- DIRECTIONS FOR THIS TASK: Copy every row below word for word, but leave the pictures out of your answer.

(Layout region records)
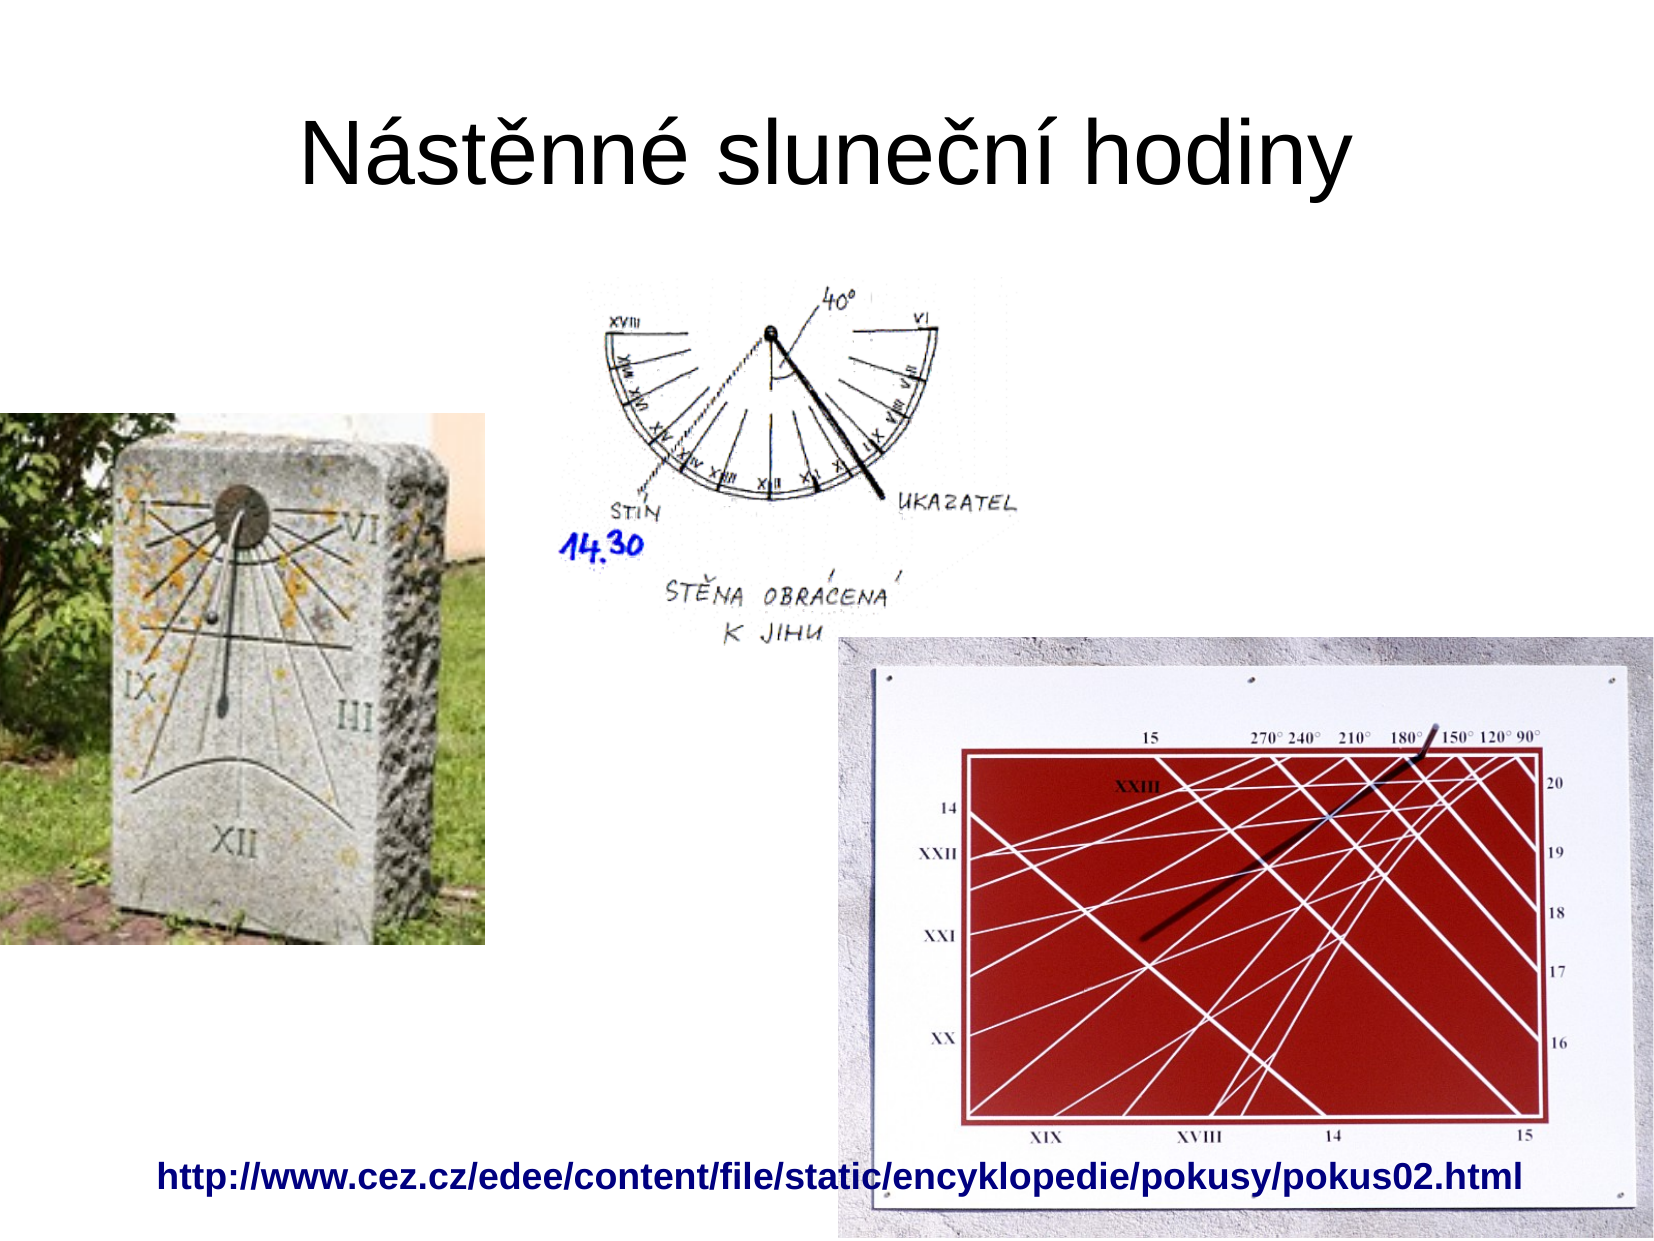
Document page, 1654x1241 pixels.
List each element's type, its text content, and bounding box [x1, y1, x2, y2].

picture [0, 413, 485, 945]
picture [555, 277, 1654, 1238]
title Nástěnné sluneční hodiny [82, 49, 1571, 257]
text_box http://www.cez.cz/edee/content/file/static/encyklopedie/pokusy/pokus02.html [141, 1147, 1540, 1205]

- FINAL RESULT:
Document page, 1654x1241 pixels.
List each element's type, its text content, and bounding box [x1, y1, x2, y2].

picture [0, 413, 485, 945]
picture [555, 277, 1654, 1238]
title Nástěnné sluneční hodiny [82, 49, 1571, 257]
text_box http://www.cez.cz/edee/content/file/static/encyklopedie/pokusy/pokus02.html [141, 1147, 1540, 1205]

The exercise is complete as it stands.